# Evaluating $I_{\alpha}=\int_{0}^{\infty} \frac{\ln(1+x^2)}{x^\alpha}dx$ using complex analysis

Again, improper integrals involving $\ln(1+x^2)$

I am trying to get a result for the integral $I_{\alpha}=\int_{0}^{\infty} \frac{\ln(1+x^2)}{x^\alpha}dx$ - asked above link- using some complex analysis, however, I couldn't find an appropriate solution. (Of course, for $\alpha \in (0,3)$ as stated above link (o.w. it is divergent))

Any ideas?

• Applying by parts with $u=ln(1+x^2)$ and $v'=x^{- \alpha}$ we have: $\int uv'= x^{-1-\alpha} ln(1+x^2) - \int 2dx/((1+x^2)x^{\alpha})$ then I guess branch cut?
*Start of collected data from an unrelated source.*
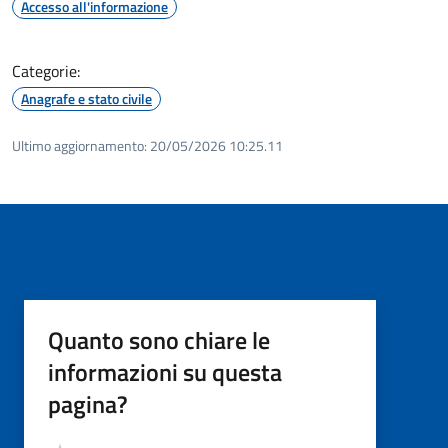
Accesso all'informazione
Categorie:
Anagrafe e stato civile
Ultimo aggiornamento:
20/05/2026 10:25.11
Quanto sono chiare le
informazioni su questa
pagina?
Valutazione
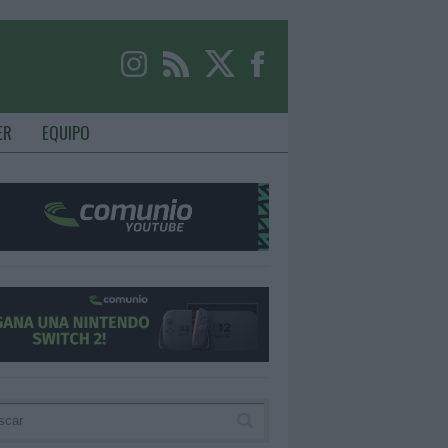
ER
EQUIPO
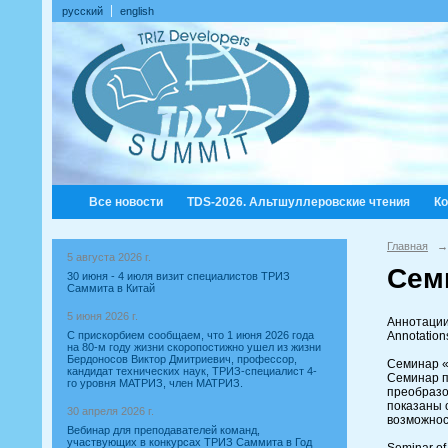
русский
english
Все новости
TDS-2026. Альтшуллеровские чтения
К
Главная
→
5 августа 2026 г.
Сем
30 июня - 4 июля визит специалистов ТРИЗ
Саммита в Китай
5 июня 2026 г.
Аннотаци
Annotation
С прискорбием сообщаем, что 1 июня 2026 года
на 80-м году жизни скоропостижно ушел из жизни
Бердоносов Виктор Дмитриевич, профессор,
Семинар 
кандидат технических наук, ТРИЗ-специалист 4-
Семинар п
го уровня МАТРИЗ, член МАТРИЗ.
преобразо
показаны 
30 апреля 2026 г.
возможнос
Вебинар для преподавателей команд,
участвующих в конкурсах ТРИЗ Саммита в Год
Seminar of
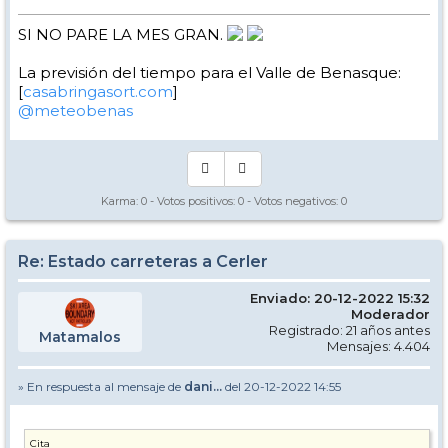
SI NO PARE LA MES GRAN.
La previsión del tiempo para el Valle de Benasque:
[
casabringasort.com
]
@meteobenas
Karma:
0
- Votos positivos:
0
- Votos negativos:
0
Re: Estado carreteras a Cerler
Enviado: 20-12-2022 15:32
Moderador
Registrado: 21 años antes
Matamalos
Mensajes: 4.404
» En respuesta al mensaje de
dani...
del 20-12-2022 14:55
Cita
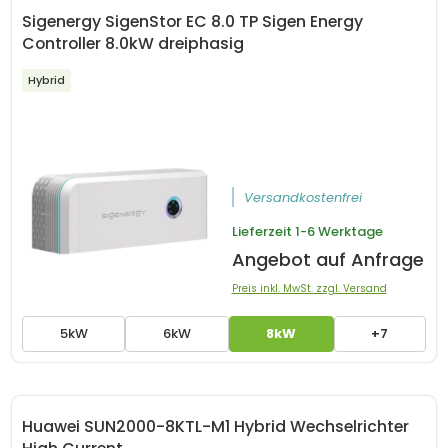
Sigenergy SigenStor EC 8.0 TP Sigen Energy
Controller 8.0kW dreiphasig
Hybrid
Versandkostenfrei
Lieferzeit
1-6 Werktage
Angebot auf Anfrage
Preis inkl. MwSt. zzgl. Versand
5kW
6kW
8kW
+7
Huawei SUN2000-8KTL-M1 Hybrid Wechselrichter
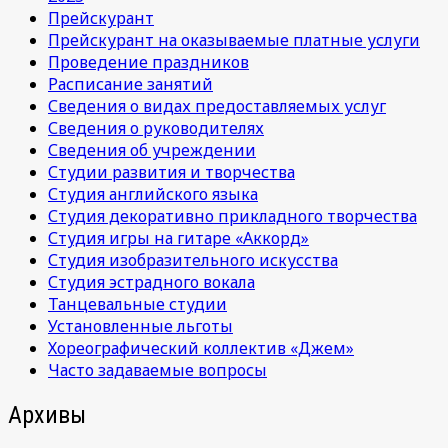
Прейскурант
Прейскурант на оказываемые платные услуги
Проведение праздников
Расписание занятий
Сведения о видах предоставляемых услуг
Сведения о руководителях
Сведения об учреждении
Студии развития и творчества
Студия английского языка
Студия декоративно прикладного творчества
Студия игры на гитаре «Аккорд»
Студия изобразительного искусства
Студия эстрадного вокала
Танцевальные студии
Установленные льготы
Хореографический коллектив «Джем»
Часто задаваемые вопросы
Архивы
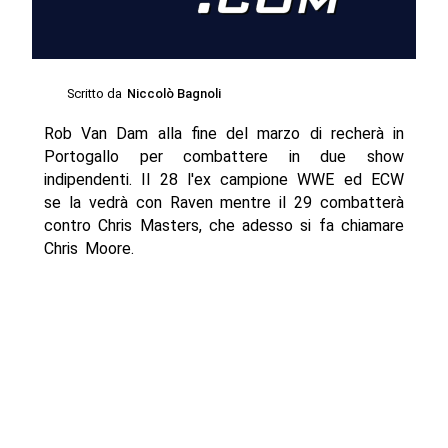
Scritto da
Niccolò Bagnoli
Rob Van Dam alla fine del marzo di recherà in
Portogallo per combattere in due show
indipendenti. Il 28 l'ex campione WWE ed ECW
se la vedrà con Raven mentre il 29 combatterà
contro Chris Masters, che adesso si fa chiamare
Chris Moore.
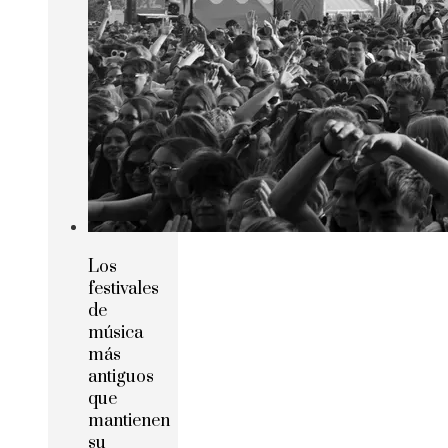
Los
festivales
de
música
más
antiguos
que
mantienen
su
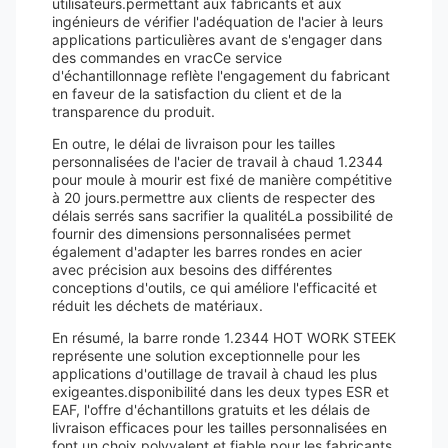
utilisateurs.permettant aux fabricants et aux
ingénieurs de vérifier l'adéquation de l'acier à leurs
applications particulières avant de s'engager dans
des commandes en vracCe service
d'échantillonnage reflète l'engagement du fabricant
en faveur de la satisfaction du client et de la
transparence du produit.
En outre, le délai de livraison pour les tailles
personnalisées de l'acier de travail à chaud 1.2344
pour moule à mourir est fixé de manière compétitive
à 20 jours.permettre aux clients de respecter des
délais serrés sans sacrifier la qualitéLa possibilité de
fournir des dimensions personnalisées permet
également d'adapter les barres rondes en acier
avec précision aux besoins des différentes
conceptions d'outils, ce qui améliore l'efficacité et
réduit les déchets de matériaux.
En résumé, la barre ronde 1.2344 HOT WORK STEEK
représente une solution exceptionnelle pour les
applications d'outillage de travail à chaud les plus
exigeantes.disponibilité dans les deux types ESR et
EAF, l'offre d'échantillons gratuits et les délais de
livraison efficaces pour les tailles personnalisées en
font un choix polyvalent et fiable pour les fabricants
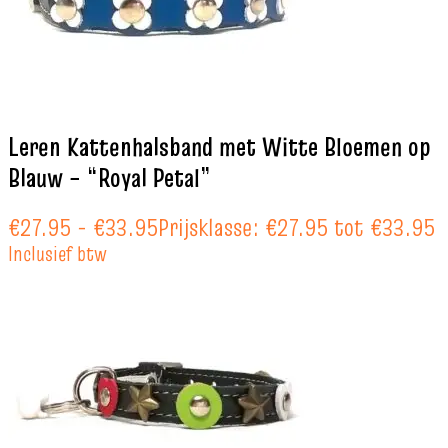
Leren Kattenhalsband met Witte Bloemen op
Blauw – “Royal Petal”
€
27.95
-
€
33.95
Prijsklasse: €27.95 tot €33.95
Inclusief btw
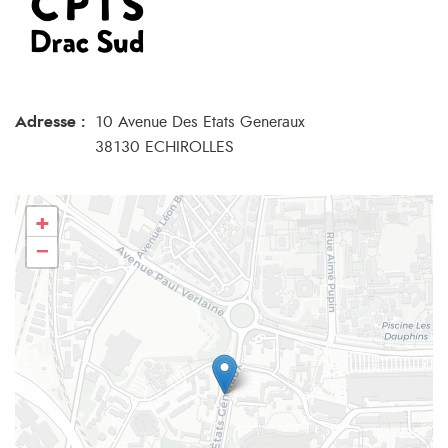
Adresse :
10 Avenue Des Etats Generaux
38130 ECHIROLLES
+
−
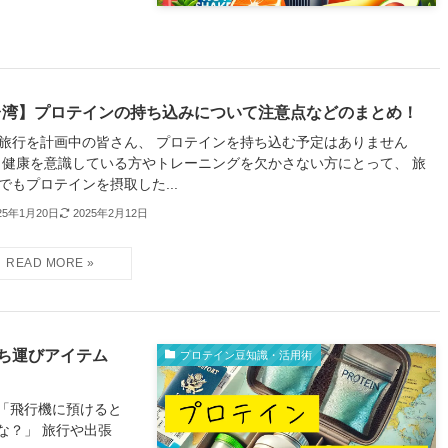
台湾】プロテインの持ち込みについて注意点などのまとめ！
旅行を計画中の皆さん、 プロテインを持ち込む予定はありません
 健康を意識している方やトレーニングを欠かさない方にとって、 旅
でもプロテインを摂取した...
25年1月20日
2025年2月12日
ち運びアイテム
プロテイン豆知識・活用術
「飛行機に預けると
な？」 旅行や出張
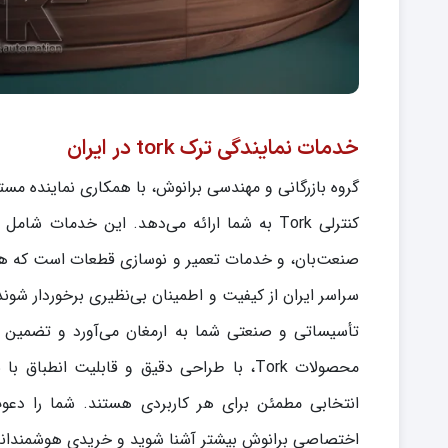
خدمات نمایندگی ترک tork در ایران
کنترلی Tork به شما ارائه می‌دهد. این خدما
صنعت‌بان، و خدمات تعمیر و نوسازی قطعات است که همگی 
تأسیساتی و صنعتی شما به ارمغان می‌آورد و تضمین می‌
محصولات Tork، با طراحی دقیق و قابلیت ا
اختصاصی برانوش بیشتر آشنا شوید و خریدی هوشمندانه 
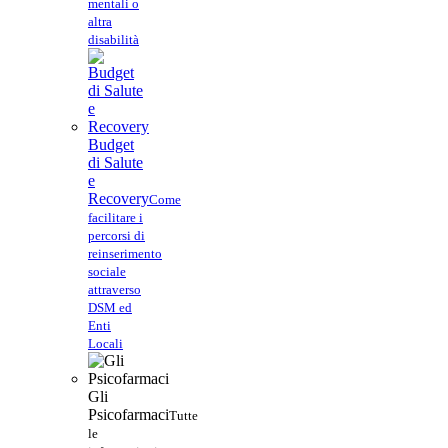
mentali o
altra
disabilità
Budget
di Salute
e
Recovery
Come
facilitare i
percorsi di
reinserimento
sociale
attraverso
DSM ed
Enti
Locali
Gli
Psicofarmaci
Tutte
le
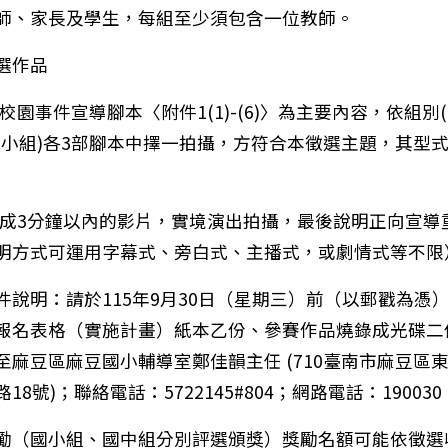
師、家長及學生，每組至少須包含一位教師。
徵選作品
)以校園事件宣導腳本〈附件1(1)-(6)〉為主要內容，依組別
國小組)各3部腳本中擇一拍攝，方符合本徵選主題，其型
)製成3分鐘以內的影片，實境演出拍攝，最後說明正向宣導
明方式可運用字幕式、旁白式、主播式，或劇情式等不限
 繳件說明：請於115年9月30日（星期三）前（以郵戳為憑
報名表格（實施計畫）紙本乙份、參賽作品燒錄成光碟二
：衛武營2026年「【武營大圖鑑】戲劇的多重宇宙」Pa
至麻豆區麻豆國小輔導室鄭佳韻主任 (710臺南市麻豆區
18號)；聯絡電話：5722145#804；網路電話：190030
 獎勵（國小組、國中組分別評選頒獎）獎勵名額可能依徵選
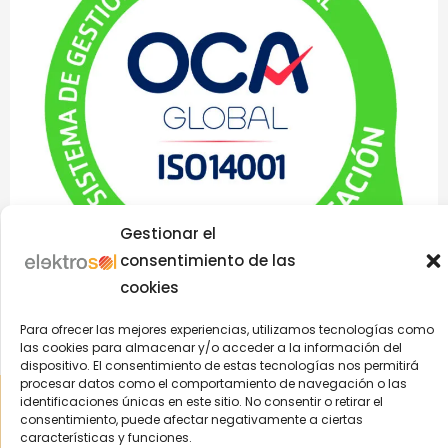
Gestionar el
consentimiento de las
cookies
Para ofrecer las mejores experiencias, utilizamos tecnologías como
las cookies para almacenar y/o acceder a la información del
dispositivo. El consentimiento de estas tecnologías nos permitirá
procesar datos como el comportamiento de navegación o las
Aviso Legal
|
Política de Privacidad
|
Política Cookies
|
Política
identificaciones únicas en este sitio. No consentir o retirar el
Integrada
| © 2004-2022 Elektrosol | ️Todos los derechos
consentimiento, puede afectar negativamente a ciertas
reservados
características y funciones.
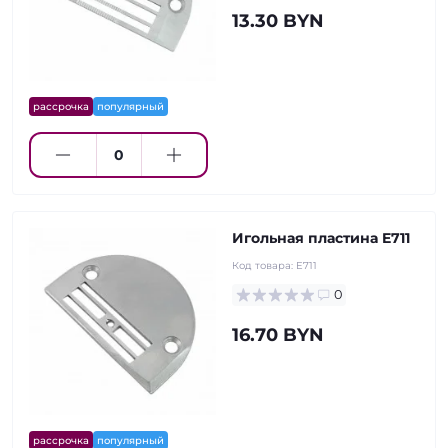
13.30 BYN
рассрочка
популярный
Игольная пластина E711
Код товара:
E711
0
16.70 BYN
рассрочка
популярный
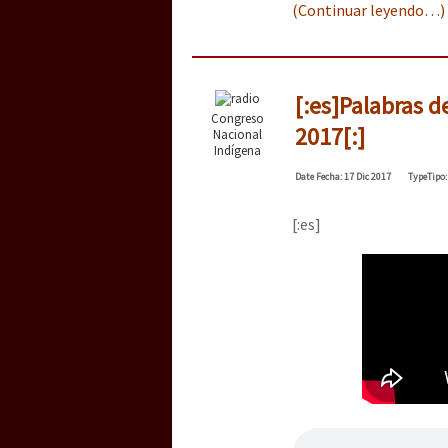
(Continuar leyendo…)
[:es]Palabras d
Congreso
2017[:]
Nacional
Indígena
Date
Fecha
: 17 Dic 2017
Type
Tipo
[:es]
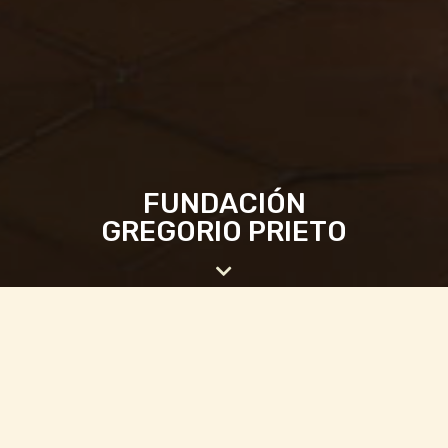
FUNDACIÓN
GREGORIO PRIETO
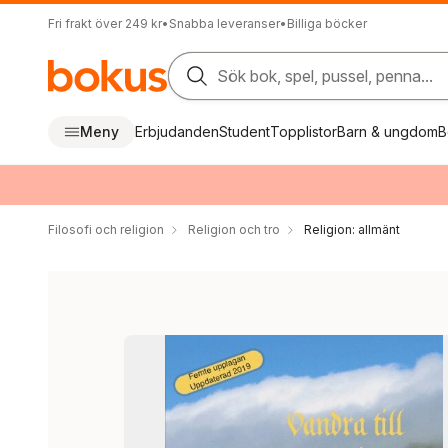
Fri frakt över 249 kr
•
Snabba leveranser
•
Billiga böcker
Sök bok, spel, pussel, penna...
Meny
Erbjudanden
Student
Topplistor
Barn & ungdom
B
Filosofi och religion
Religion och tro
Religion: allmänt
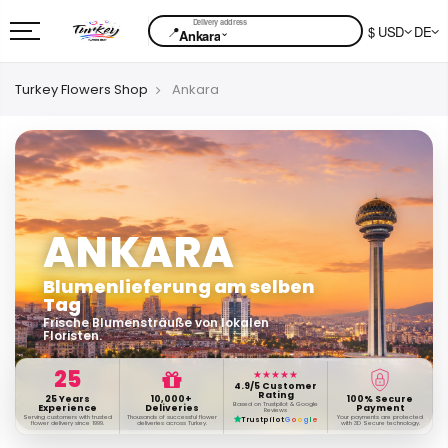
📍
$ USD
DE
⌄
Ankara
Turkey Flowers Shop
Ankara
ANKARA
Blumenlieferung am selben
Tag
Frische Blumensträuße von lokalen
Floristen.
25
★★★★★
4.9/5 Customer
Rating
25 Years
10,000+
100% Secure
Based on Trustpilot & Google
Experience
Deliveries
Payment
Reviews
Serving customers with trusted
Thousands of successful flower
Your payments are protected
Trustpilot
G
o
o
g
l
e
flower delivery since 1999.
deliveries across Turkey.
with 3D Secure technology.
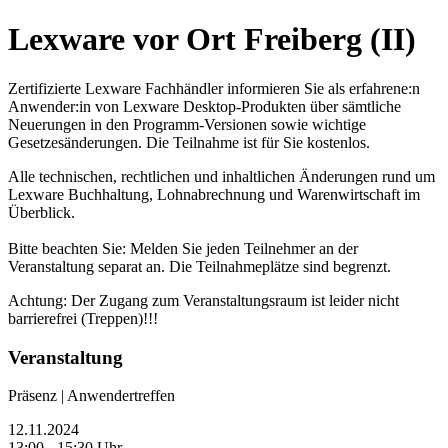
Lexware vor Ort Freiberg (II)
Zertifizierte Lexware Fachhändler informieren Sie als erfahrene:n
Anwender:in von Lexware Desktop-Produkten über sämtliche
Neuerungen in den Programm-Versionen sowie wichtige
Gesetzesänderungen. Die Teilnahme ist für Sie kostenlos.
Alle technischen, rechtlichen und inhaltlichen Änderungen rund um
Lexware Buchhaltung, Lohnabrechnung und Warenwirtschaft im
Überblick.
Bitte beachten Sie: Melden Sie jeden Teilnehmer an der
Veranstaltung separat an. Die Teilnahmeplätze sind begrenzt.
Achtung: Der Zugang zum Veranstaltungsraum ist leider nicht
barrierefrei (Treppen)!!!
Veranstaltung
Präsenz | Anwendertreffen
12.11.2024
13:00 - 15:30 Uhr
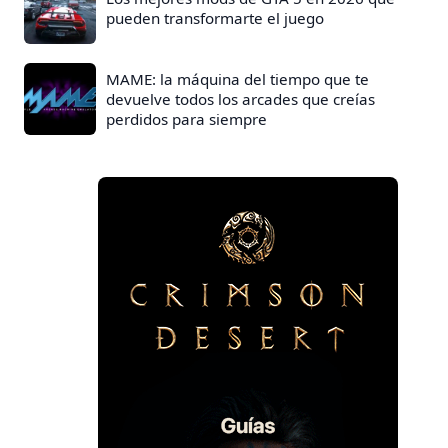
pueden transformarte el juego
MAME: la máquina del tiempo que te
devuelve todos los arcades que creías
perdidos para siempre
Nov 16 '14 at 19:52

Let $\alpha = 1 + p$. Then we have $$\int_0^{\infty}\frac{\ln(1+x^2)}{x^{1+p}}dx$$ where $0<p<2$. Let $u = \ln(1+x^2)$ and $dv = x^{-1-p}dx$. Then $du = \frac{2x}{1+x^2}$ and $v = \frac{-1}{px^p}$. $$uv\big|_0^{\infty}\to 0$$ for $p\in(0,2)$. $$\int_0^{\infty}\frac{\ln(1+x^2)}{x^{1+p}}dx=\frac{2}{p}\int_0^{\infty}\frac{x^{1-p}}{x^2+1}dx$$ Let $\beta -1 = 1-p$ so $p=2-\beta$. Let $x=t^2$ so $dx=2tdt$. $$\frac{4}{2-\beta}\int_0^{\infty}\frac{t^{2\beta - 1}}{t^4+1}dt$$ The contour we desire is
The integrals over the semicircles go to zero as $R\to\infty$ and $\delta\to 0$ so we have \begin{align} \frac{4}{2-\beta}\int_0^{\infty}\frac{t^{2\beta - 1}}{t^4+1}dt &= \frac{4}{2-\beta}\int_{-\infty}^{\infty}\frac{z^{2\beta - 1}}{z^4+1}dz\\ &= \frac{4}{2-\beta}\int_0^{\infty}\frac{z^{2\beta - 1}+(-z)^{2\beta - 1}}{z^4+1}dz \end{align} Now, $(-z)^{2\beta} = -e^{2\pi i\beta}z^{2\beta}$. $$\frac{4}{2-\beta}\int_0^{\infty}\frac{z^{2\beta - 1}+(-z)^{2\beta - 1}}{z^4+1}dz = \frac{4(1-e^{2\pi i\beta})}{2-\beta}\int_0^{\infty}\frac{z^{2\beta - 1}}{z^4+1}dz\tag{1}$$ Then $(1)$ is equal to $2\pi i$ times sum of the residue is the upper half plane. \begin{align} \frac{8\pi i}{(1-e^{2\pi i\beta})(2-\beta)}\Bigl[\lim_{z\to e^{\frac{i \pi }{4}}}\frac{(z-e^{\frac{i \pi }{4}}) z^{2\beta -1}}{z^4+1}+\lim_{z\to e^{\frac{3i\pi}{4}}}\frac{(z-e^{\frac{3i\pi}{4}})z^{2\beta-1}}{z^4+1}\Bigr] &= \frac{\pi\csc\bigl(\frac{\pi\beta}{2}\bigr)}{2-\beta}\\ &= \frac{\pi\csc\bigl(\frac{\pi p}{2}\bigr)}{p}\tag{2}\\ &= \frac{\pi\sec\bigl(\frac{\pi\alpha}{2}\bigr)}{1-\alpha}\tag{3} \end{align} Equations $(2)$ and $(3)$ occur by back substituting for $\beta$ and $p$.
Differentiation under the integral sign is another possibility. Let: $$I(\alpha,\beta) = \int_{0}^{+\infty}\frac{\log(1+\beta x^2)}{x^\alpha}\,dx. \tag{1}$$ Then assuming $1<\alpha<3$ we have: $$\frac{\partial}{\partial\beta} I(\alpha,\beta) = \int_{0}^{+\infty}\frac{x^{2-\alpha}}{1+\beta x^2}\,dx = \beta^{\frac{\alpha-3}{2}}\int_{0}^{+\infty}\frac{x^{2-\alpha}}{1+x^2}\,dx\tag{2}$$ and by replacing $x$ with $\tan\theta$ we get, through the Euler beta function and the reflection formula for the $\Gamma$ function: $$\frac{\partial}{\partial\beta} I(\alpha,\beta) = \beta^{\frac{\alpha-3}{2}}\int_{0}^{\pi/2}\left(\tan\theta\right)^{2-\alpha}\,d\theta = -\beta^{\frac{\alpha-3}{2}}\frac{\pi}{2\cos\left(\frac{\pi \alpha}{2}\right)}\tag{3}$$ and by integrating $(3)$ with respect to $\beta$ we have: $$\int_{0}^{+\infty}\frac{\log(1+x^2)}{x^\alpha}\,dx = \frac{\pi}{1-\alpha}\,\sec\left(\frac{\pi\alpha}{2}\right).\tag{4}$$